After graduating this fall fall, Gross plans to bring on-farm research home to her family’s land, where diversification has always been key.
“It’s in my heritage. It’s in my blood,” she says. “Waking up when the sun comes up in the morning and going as hard as you can that day, relying on Mother Nature. … I just love being able to plant a seed and nourish it and provide it everything that it needs, and as the end result to get to harvest that crop.”
AN INTERDISCIPLINARY JOURNEY
Jabeen Ahmad headed to law school with a strong desire to help people, and in her time as a trial lawyer and public defender, she did just that. But the hard, often heartbreaking work wasn’t something she could sustain. She started looking for different ways to use her legal background, along with the communication skills she learned studying journalism and anthropology as an undergraduate.
To strengthen her scientific foundation, Ahmad came to NC State, where she completed a master’s degree in physiology and is now a third-year doctoral student in plant biology.
“Interdisciplinary studies are crucial now. It is absolutely essential to have a skill set that can cross into all of these different spheres,” she says.
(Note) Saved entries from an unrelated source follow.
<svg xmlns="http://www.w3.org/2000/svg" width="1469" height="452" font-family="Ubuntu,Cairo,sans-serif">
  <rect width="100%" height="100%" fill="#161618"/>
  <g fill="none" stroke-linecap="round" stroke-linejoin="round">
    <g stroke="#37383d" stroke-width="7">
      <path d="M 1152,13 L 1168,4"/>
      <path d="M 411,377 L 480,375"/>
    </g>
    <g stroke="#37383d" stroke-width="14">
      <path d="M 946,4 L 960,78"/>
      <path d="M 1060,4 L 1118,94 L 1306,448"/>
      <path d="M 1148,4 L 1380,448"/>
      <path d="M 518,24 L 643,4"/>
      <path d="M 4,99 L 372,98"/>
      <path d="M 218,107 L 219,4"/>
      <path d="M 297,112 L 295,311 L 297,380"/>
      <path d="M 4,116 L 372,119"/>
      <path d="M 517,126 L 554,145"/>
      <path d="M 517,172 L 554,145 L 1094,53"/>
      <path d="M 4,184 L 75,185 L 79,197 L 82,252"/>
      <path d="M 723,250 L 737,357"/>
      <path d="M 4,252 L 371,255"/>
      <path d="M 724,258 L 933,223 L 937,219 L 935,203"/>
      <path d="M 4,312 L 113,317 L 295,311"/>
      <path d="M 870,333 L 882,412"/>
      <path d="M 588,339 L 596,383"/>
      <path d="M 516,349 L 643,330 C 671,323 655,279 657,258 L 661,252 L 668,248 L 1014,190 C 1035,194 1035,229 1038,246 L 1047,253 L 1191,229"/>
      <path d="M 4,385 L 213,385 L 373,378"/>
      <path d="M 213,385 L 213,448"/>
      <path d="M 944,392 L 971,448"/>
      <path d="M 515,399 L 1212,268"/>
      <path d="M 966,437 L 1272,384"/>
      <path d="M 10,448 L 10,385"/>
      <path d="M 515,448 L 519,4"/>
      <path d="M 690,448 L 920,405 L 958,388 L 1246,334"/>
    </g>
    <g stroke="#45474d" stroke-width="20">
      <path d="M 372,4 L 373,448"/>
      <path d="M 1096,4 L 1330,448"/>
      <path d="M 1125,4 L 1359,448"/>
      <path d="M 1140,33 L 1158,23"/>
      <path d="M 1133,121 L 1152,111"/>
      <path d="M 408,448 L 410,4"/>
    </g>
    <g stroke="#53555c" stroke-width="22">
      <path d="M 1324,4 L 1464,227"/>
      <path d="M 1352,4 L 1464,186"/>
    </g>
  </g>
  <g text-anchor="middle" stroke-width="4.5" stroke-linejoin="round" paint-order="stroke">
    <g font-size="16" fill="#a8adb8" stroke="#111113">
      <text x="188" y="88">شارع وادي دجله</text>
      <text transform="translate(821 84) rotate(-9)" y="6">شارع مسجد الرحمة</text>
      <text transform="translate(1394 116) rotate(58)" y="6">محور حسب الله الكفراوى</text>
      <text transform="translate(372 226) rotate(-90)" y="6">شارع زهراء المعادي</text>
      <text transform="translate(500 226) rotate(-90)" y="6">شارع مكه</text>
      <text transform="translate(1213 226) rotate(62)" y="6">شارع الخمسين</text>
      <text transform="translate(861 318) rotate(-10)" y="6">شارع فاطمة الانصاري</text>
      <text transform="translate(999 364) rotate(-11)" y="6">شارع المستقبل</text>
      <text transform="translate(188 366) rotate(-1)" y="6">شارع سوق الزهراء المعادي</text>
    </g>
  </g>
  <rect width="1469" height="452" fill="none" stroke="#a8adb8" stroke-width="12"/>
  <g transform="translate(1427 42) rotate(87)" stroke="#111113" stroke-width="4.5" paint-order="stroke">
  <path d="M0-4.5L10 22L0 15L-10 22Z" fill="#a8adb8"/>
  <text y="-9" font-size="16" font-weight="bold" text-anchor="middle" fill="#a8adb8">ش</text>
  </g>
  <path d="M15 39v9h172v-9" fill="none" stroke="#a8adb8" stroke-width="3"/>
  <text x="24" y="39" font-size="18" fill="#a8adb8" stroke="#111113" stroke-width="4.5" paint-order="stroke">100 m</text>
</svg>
Ahmad says her new experiences provide a pathway for doing what she really loves, “constantly being challenged, solving problems, learning new things, and then being able to use the legal skills I have in order to help people innovate and protect their inventions.” Her goal is to help people turn their ideas into reality.
To feed a growing population, innovation will be vital to shaping farming for the future, she says. The key question she’s working on: “How can we develop technology that can change our farming processes, or even change the crops and the plants that we use, to meet this demand of providing enough food to feed everyone?”
Specifically, Ahmad and her advisor, Amy Grunden, William Neal Reynolds Distinguished Professor of Microbiology, have been studying the microbiome—bacteria, fungi and other organisms—that live in soil or on plant roots. They’re looking for ways that these microbes can help plants adapt to challenges without pesticides, fertilizers and other potentially harmful chemicals.
Interdisciplinary studies are crucial now. It is absolutely essential to have a skill set that can cross into all of these different spheres.
“If we can find more ways to naturally help plants survive and thrive in adverse conditions, then that really opens up an entire world of research and possibilities for crop production, for food sustainability and for environmental rehabilitation,” Ahmad explains.
Some farming innovations, like genetically modified crops, are hard to understand, and thus not always well received. Ahmad says that’s where an interdisciplinary background like hers can be helpful.
“It is really important for us in the research world, in the science world, to be able to communicate what it is that we’re doing, why it’s important and clear up all of the misunderstandings that exist out there,” she says.
After her doctoral studies, Ahmad hopes to be part of an agricultural technology startup. She wants to do research, offer guidance and bring together interested parties. Just as she once did in court, she wants to help reach solutions that allow people to thrive.